Task requirements:
[a] In the Sidecar Coffee passage, in what year did Jed Vander Zanden open Sidecar Coffee Roasters?
[b] From the Sidecar Coffee passage, extract the stretch from "When Sidecar Coffee" through "in the survey." word for word.
[c] For each statement below, say whether it agrees with the Sidecar Coffee passage, answering yes or no and quoting the deciding words: (i) About 80 percent of surveyed residents were interested in a coffee shop or café. (ii) Vander Zanden learned coffee roasting in a formal training course. (iii) The sidecar is now used mainly to deliver coffee.

Passage:
◇ ◇ ◇ ◇ ◇

When Sidecar Coffee of Cedar Falls was ready to open for business this past November, Andy Fuchtman, manager and part owner, simply took a picture of the shop’s “open” sign and posted it on the shop’s Facebook page. After an hour and a half “it went completely bananas in here,” according to Fuchtman. No surprise to local residents -- the University of Northern Iowa had been without a neighborhood coffee shop on College Hill for a couple generations of college students. The shop appears to have met a demand. The College Hill Partnership conducted a survey of permanent neighborhood residents in 2012 asking residents what kind of retail and service providers they would like to see on College Hill. Approximately 80 percent of residents were interested in a coffee shop or café – the most popular response in the survey.

Sidecar Coffee Shop is a collaboration among Fuchtman; Jed Vander Zanden, the founder of Sidecar Coffee Roasters; and Brent Dahlstrom, a local property developer. Vander Zanden said the shop is built on the hedgehog concept: “Do one thing really well.” [For those of you scratching your heads, a hedgehog outsmarts a fox to avoid being eaten in an ancient Greek poem by doing one thing really well: rolling up in a ball. Said hedgehog has now inspired a major corporate business strategy, see http://www.wisegeek.org/what-is-thehedgehog- concept.htm]

For Vander Zanden, the thing he does really well is roast coffee. He started roasting coffee at home several years ago and “was instantly blown away by how great the coffee was.” He learned the art of coffee roasting through experimentation, playing around with the variables of roasting times, temperatures and ramp rates (rate of temperature change). Eventually, he got pretty good at it and opened Sidecar Coffee Roasters in 2012. Vander Zanden said, “I bootstrapped the coffee roaster, started small and lean, bought a couple tables, started slowly growing the business piece by piece.” He rented space from Brent Dahlstrom in the Iowa Sport Supply building in downtown Cedar Falls. Sidecar Coffee took off, selling whole bean and ground coffee to businesses, retail establishments and individuals at the roasting site and at local farmers’ markets. Vander Zanden purchased an actual sidecar as a delivery vehicle with an eye for promoting the business as well, but customers were mostly too nice to let him deliver the coffee. Today it’s primarily an attraction for kids to climb on (while it’s parked) at farmers’ markets and other events where they sell coffee.

◇ ◇ ◇ ◇ ◇

Recorded data:
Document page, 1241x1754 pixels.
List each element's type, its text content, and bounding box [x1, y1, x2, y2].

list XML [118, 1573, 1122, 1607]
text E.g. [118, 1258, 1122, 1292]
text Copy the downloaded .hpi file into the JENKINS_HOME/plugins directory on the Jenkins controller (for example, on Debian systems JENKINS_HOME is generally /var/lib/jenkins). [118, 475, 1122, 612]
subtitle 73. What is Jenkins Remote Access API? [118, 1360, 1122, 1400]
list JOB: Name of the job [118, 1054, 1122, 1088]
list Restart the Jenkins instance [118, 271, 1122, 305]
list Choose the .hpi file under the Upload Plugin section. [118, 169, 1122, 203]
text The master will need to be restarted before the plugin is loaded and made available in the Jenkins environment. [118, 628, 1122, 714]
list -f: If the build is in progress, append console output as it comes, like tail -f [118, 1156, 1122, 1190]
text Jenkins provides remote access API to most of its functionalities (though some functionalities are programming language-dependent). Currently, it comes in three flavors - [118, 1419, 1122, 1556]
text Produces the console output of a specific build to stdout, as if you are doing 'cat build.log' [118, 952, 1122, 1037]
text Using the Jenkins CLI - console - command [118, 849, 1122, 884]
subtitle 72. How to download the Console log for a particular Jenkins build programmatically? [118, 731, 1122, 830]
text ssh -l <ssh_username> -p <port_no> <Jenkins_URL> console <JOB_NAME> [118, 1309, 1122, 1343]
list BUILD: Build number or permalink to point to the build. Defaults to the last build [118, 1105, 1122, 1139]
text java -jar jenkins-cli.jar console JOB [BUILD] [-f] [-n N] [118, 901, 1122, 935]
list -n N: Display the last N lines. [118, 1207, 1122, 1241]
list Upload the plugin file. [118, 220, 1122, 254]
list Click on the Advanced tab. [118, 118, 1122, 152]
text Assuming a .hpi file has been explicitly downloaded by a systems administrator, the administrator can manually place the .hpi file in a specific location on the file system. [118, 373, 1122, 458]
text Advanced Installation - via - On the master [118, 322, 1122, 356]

◇ ◇ ◇ ◇ ◇

Answers in order:
[a] 2012

[b]
When Sidecar Coffee of Cedar Falls was ready to open for business this past November, Andy Fuchtman, manager and part owner, simply took a picture of the shop’s “open” sign and posted it on the shop’s Facebook page. After an hour and a half “it went completely bananas in here,” according to Fuchtman. No surprise to local residents -- the University of Northern Iowa had been without a neighborhood coffee shop on College Hill for a couple generations of college students. The shop appears to have met a demand. The College Hill Partnership conducted a survey of permanent neighborhood residents in 2012 asking residents what kind of retail and service providers they would like to see on College Hill. Approximately 80 percent of residents were interested in a coffee shop or café – the most popular response in the survey.

[c]
(i) Yes: "Approximately 80 percent of residents were interested in a coffee shop or café"
(ii) No: "He learned the art of coffee roasting through experimentation"
(iii) No: "Today it’s primarily an attraction for kids to climb on"